2.5.1 R Code for Epsilon-Greedy
set.seed(42)
epsilon <- 0.1
counts <- rep(0, K)
values <- rep(0, K)
regret <- numeric(T)
for (t in 1:T) {
if (runif(1) < epsilon) {
a <- sample(1:K, 1) # Exploration
} else {
a <- which.max(values) # Exploitation
}
reward <- rbinom(1, 1, mu[a])
counts[a] <- counts[a] + 1
values[a] <- values[a] + (reward - values[a]) / counts[a]
regret[t] <- max(mu) - mu[a]
}
cum_regret_eps <- cumsum(regret)
lines(cum_regret_eps, col = "darkgreen", lwd = 2)

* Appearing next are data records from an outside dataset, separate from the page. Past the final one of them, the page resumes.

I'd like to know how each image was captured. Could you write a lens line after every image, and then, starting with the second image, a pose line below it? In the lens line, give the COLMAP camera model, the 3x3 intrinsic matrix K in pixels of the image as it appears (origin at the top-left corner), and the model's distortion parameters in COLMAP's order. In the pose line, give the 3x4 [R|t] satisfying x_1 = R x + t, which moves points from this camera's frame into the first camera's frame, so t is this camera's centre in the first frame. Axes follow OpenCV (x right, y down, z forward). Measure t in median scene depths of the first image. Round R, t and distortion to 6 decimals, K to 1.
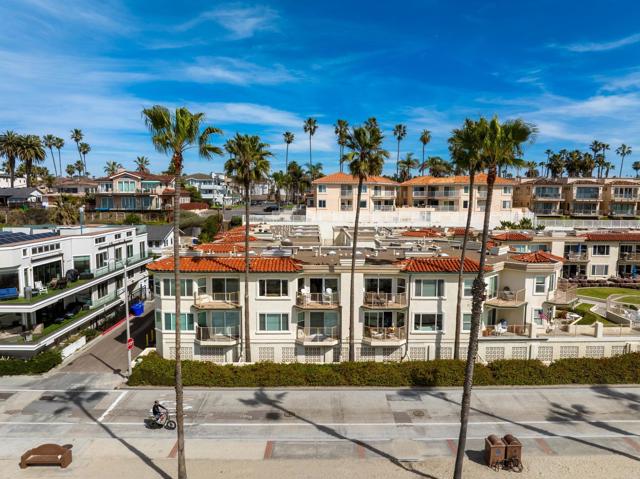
lens RADIAL K [[455.5, 0, 320.0], [0, 455.5, 237.8], [0, 0, 1]] dist [-0.043026, 0.009681]
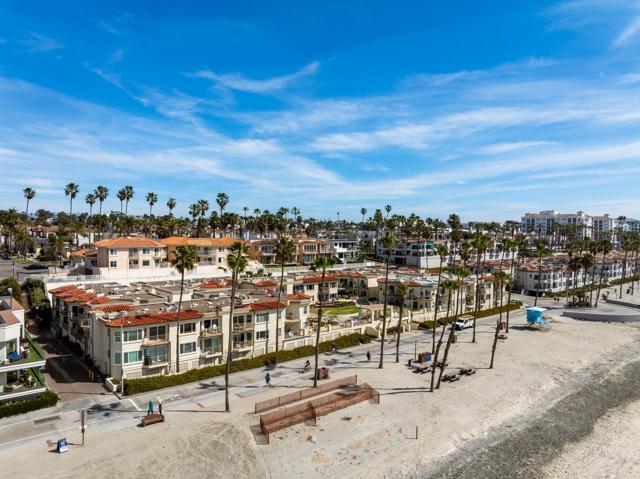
lens RADIAL K [[455.5, 0, 324.2], [0, 455.5, 227.2], [0, 0, 1]] dist [-0.043026, 0.009681]
pose [[0.763837, 0.006401, 0.645378, -0.811287], [0.057731, 0.995265, -0.078199, -0.107977], [-0.642822, 0.096990, 0.759850, -0.693788]]
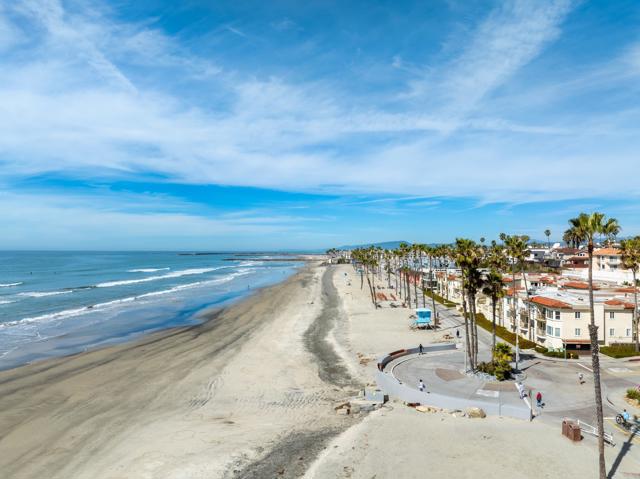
lens RADIAL K [[455.5, 0, 320.9], [0, 455.5, 237.1], [0, 0, 1]] dist [-0.043026, 0.009681]
pose [[-0.070718, -0.034694, -0.996893, 4.455614], [-0.098742, 0.994730, -0.027615, -0.074549], [0.992597, 0.096482, -0.073771, 0.079828]]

legend("topright", legend = c("UCB1", "Thompson Sampling", "Epsilon-Greedy"),
col = c("blue", "red", "darkgreen"), lwd = 2)
2.6 Summary Table
Method | Paradigm | Assumptions | Exploration Mechanism | Regret Bound | Strengths | Weaknesses |
---|---|---|---|---|---|---|
UCB1 | Frequentist | Stationary, bounded rewards | Upper Confidence Bound | \(O(\log T)\) | Simple, provable guarantees | Conservative, suboptimal in practice |
Thompson Sampling | Bayesian | Prior over reward distributions | Posterior sampling | \(O(\sqrt{KT})\), empirically better | Adaptive, efficient with good priors | Sensitive to prior misspecification |
KL-UCB | Frequentist | Known reward distributions | KL-divergence bounds | \(O(\log T)\) (tighter) | Distribution-aware | More complex implementation |
Epsilon-Greedy | Heuristic | None | Random exploration | \(O(T)\) if \(\epsilon\) fixed | Very simple | Inefficient long-term |
2.7 Conclusion
The multi-armed bandit problem remains an essential model for studying decision-making under uncertainty. While frequentist methods like UCB1 provide rigorous guarantees and conceptual clarity, Bayesian approaches like Thompson Sampling offer greater flexibility and empirical performance. The choice between them hinges on the trade-offs between interpretability, adaptivity, and prior knowledge.
The R implementations provided here allow for practical experimentation and benchmarking. In real-world applications, such as clinical trial design, online recommendations, and adaptive A/B testing, these algorithms offer principled foundations for learning and acting in uncertain environments.